● Task item:
Find "13:15 if there is no one" and "are Data focus" in the records below. Copy the lines holding them and every line between, exactly, and no others.

•••••

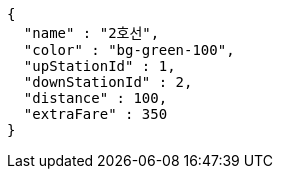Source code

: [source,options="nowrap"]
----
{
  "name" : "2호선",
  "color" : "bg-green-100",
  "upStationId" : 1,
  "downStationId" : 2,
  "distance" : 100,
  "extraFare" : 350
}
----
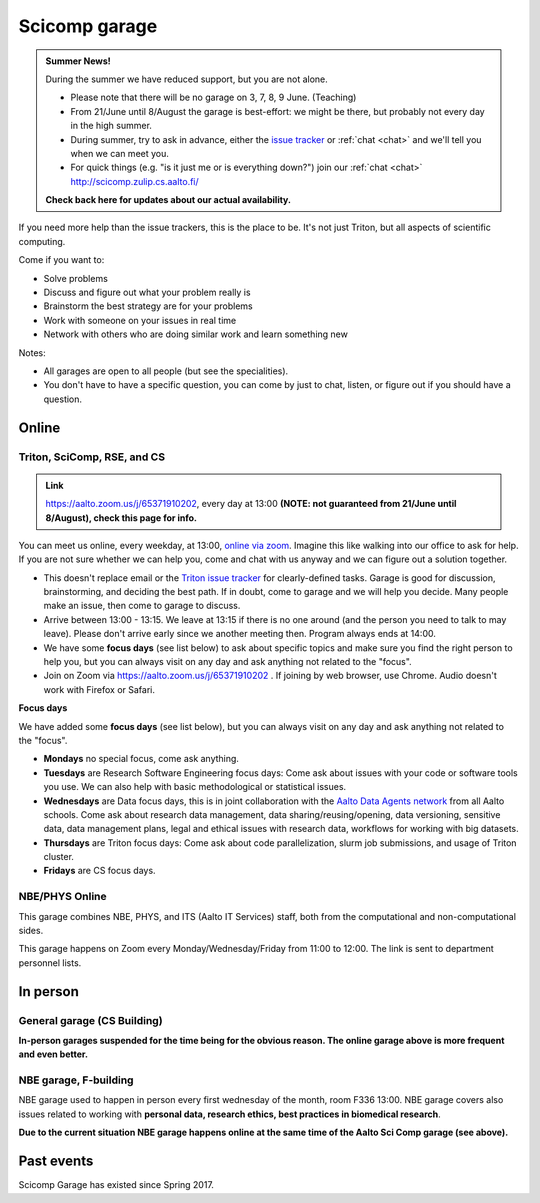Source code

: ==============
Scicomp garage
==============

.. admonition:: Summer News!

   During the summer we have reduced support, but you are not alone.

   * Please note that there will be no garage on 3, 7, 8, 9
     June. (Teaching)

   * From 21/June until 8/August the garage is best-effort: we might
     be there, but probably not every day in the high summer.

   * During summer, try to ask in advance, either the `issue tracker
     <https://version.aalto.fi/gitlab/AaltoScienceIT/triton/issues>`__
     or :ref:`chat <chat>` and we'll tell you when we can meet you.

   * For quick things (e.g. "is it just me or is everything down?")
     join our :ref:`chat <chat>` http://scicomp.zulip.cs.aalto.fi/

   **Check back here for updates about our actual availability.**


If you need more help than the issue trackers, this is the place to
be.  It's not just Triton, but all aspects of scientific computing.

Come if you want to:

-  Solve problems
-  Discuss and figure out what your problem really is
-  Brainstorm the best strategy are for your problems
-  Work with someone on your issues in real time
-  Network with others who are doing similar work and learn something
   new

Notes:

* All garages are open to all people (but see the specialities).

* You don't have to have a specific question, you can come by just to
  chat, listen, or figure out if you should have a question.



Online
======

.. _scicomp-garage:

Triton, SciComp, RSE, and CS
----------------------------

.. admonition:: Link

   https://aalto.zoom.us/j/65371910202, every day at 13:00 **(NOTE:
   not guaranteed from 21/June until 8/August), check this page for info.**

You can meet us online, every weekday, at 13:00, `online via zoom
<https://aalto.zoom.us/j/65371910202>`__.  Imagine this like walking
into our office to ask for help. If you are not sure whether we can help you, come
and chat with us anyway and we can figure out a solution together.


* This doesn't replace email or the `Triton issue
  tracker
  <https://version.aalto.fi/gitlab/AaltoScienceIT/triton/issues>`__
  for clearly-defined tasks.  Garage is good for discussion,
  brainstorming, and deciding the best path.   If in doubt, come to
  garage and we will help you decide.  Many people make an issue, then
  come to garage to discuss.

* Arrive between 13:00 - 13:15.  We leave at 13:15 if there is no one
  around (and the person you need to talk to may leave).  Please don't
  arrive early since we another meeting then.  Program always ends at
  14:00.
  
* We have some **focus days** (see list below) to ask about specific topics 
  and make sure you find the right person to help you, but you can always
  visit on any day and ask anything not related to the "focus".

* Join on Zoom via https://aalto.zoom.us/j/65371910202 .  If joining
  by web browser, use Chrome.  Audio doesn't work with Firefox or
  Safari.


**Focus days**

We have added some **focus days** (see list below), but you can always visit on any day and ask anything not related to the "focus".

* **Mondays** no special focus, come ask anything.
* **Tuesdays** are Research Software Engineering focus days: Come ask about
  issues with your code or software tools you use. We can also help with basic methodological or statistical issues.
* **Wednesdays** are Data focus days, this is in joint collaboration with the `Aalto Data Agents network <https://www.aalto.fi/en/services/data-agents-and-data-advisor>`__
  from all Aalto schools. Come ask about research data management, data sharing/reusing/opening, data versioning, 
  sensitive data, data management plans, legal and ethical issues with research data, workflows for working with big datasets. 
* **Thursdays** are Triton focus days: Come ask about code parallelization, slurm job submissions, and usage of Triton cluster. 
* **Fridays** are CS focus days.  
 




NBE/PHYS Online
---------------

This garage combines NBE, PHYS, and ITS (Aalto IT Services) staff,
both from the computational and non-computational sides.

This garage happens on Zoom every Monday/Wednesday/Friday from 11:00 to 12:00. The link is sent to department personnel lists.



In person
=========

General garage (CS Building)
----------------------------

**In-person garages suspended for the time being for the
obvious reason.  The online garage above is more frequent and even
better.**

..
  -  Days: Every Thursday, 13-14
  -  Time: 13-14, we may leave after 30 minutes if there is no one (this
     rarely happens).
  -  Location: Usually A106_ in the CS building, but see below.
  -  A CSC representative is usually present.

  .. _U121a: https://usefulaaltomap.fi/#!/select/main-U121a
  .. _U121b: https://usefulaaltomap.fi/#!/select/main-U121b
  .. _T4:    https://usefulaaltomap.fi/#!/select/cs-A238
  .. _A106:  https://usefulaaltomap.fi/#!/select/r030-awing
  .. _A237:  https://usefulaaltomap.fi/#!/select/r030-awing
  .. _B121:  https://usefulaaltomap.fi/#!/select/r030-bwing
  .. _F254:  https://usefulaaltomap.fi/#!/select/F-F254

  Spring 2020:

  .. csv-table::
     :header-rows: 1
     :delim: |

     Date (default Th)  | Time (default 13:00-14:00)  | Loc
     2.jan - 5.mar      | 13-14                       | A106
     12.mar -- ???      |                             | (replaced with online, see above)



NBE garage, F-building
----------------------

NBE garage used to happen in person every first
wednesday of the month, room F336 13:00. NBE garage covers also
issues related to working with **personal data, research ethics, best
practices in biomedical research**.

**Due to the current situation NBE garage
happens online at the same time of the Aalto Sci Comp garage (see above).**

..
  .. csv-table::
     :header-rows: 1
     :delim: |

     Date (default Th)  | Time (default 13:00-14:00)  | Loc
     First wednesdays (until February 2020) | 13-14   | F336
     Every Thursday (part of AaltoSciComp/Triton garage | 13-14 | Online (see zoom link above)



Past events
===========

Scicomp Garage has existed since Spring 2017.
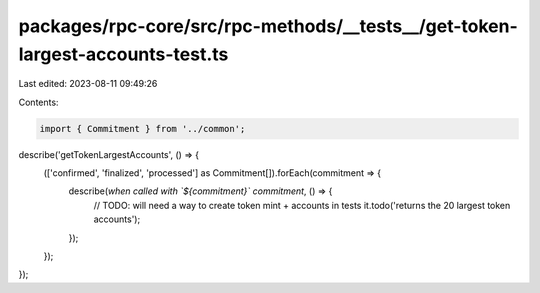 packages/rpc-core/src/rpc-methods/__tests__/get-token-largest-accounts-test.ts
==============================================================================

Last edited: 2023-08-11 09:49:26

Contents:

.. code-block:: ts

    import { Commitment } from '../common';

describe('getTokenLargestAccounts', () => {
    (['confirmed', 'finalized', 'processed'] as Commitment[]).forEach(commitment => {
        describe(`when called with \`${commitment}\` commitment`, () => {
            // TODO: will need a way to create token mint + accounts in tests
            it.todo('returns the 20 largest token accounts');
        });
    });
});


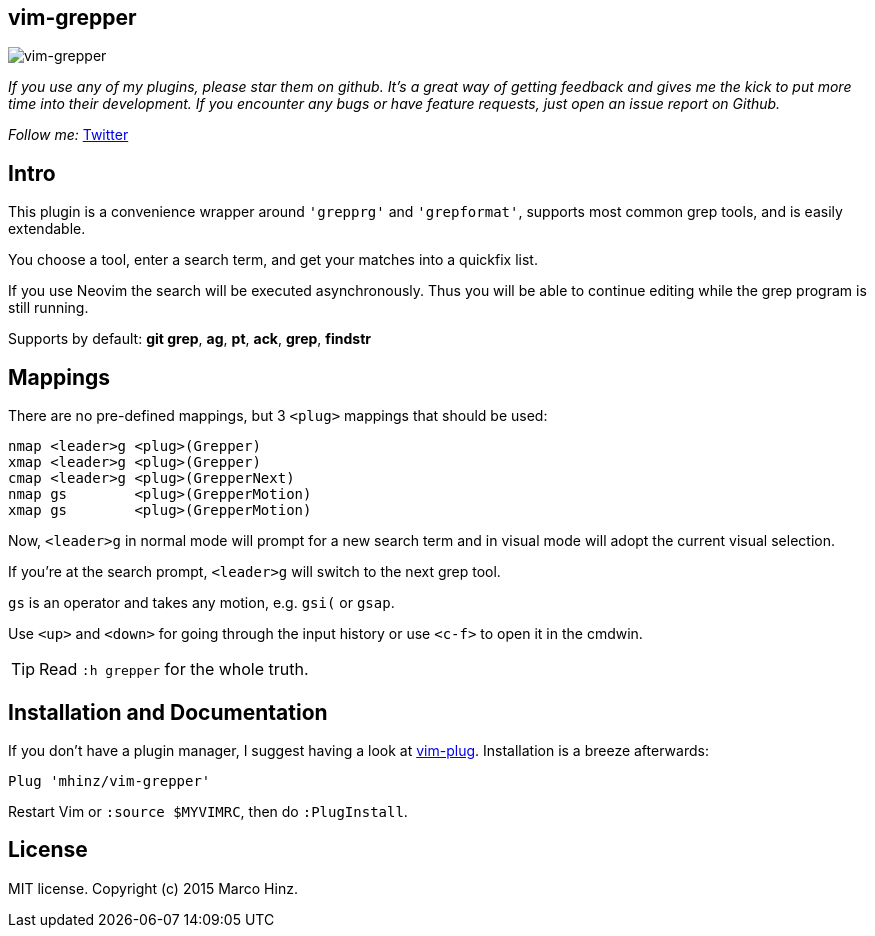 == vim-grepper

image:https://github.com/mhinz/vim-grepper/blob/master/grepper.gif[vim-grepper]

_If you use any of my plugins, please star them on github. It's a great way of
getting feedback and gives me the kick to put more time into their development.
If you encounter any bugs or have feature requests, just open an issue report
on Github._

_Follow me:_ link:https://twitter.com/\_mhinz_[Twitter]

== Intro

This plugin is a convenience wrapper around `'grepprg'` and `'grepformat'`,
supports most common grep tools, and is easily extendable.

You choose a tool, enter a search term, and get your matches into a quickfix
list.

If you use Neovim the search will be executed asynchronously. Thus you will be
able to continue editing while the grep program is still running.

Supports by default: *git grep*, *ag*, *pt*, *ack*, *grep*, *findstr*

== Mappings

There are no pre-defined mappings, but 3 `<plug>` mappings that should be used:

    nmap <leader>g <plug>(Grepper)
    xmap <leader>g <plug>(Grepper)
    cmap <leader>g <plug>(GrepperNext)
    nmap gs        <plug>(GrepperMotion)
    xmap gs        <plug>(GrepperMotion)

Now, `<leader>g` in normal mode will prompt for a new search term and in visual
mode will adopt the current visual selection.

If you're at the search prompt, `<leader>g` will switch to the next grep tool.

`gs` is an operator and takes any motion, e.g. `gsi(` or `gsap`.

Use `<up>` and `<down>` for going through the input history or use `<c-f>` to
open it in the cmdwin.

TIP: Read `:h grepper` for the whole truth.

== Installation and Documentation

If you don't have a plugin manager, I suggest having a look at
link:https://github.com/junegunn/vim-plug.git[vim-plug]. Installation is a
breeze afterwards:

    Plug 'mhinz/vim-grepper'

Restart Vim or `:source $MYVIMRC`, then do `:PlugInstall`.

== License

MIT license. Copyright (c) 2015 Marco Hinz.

•••••

● Result below:
* Arrive between 13:00 - 13:15.  We leave at 13:15 if there is no one
  around (and the person you need to talk to may leave).  Please don't
  arrive early since we another meeting then.  Program always ends at
  14:00.
  
* We have some **focus days** (see list below) to ask about specific topics 
  and make sure you find the right person to help you, but you can always
  visit on any day and ask anything not related to the "focus".

* Join on Zoom via https://aalto.zoom.us/j/65371910202 .  If joining
  by web browser, use Chrome.  Audio doesn't work with Firefox or
  Safari.


**Focus days**

We have added some **focus days** (see list below), but you can always visit on any day and ask anything not related to the "focus".

* **Mondays** no special focus, come ask anything.
* **Tuesdays** are Research Software Engineering focus days: Come ask about
  issues with your code or software tools you use. We can also help with basic methodological or statistical issues.
* **Wednesdays** are Data focus days, this is in joint collaboration with the `Aalto Data Agents network <https://www.aalto.fi/en/services/data-agents-and-data-advisor>`__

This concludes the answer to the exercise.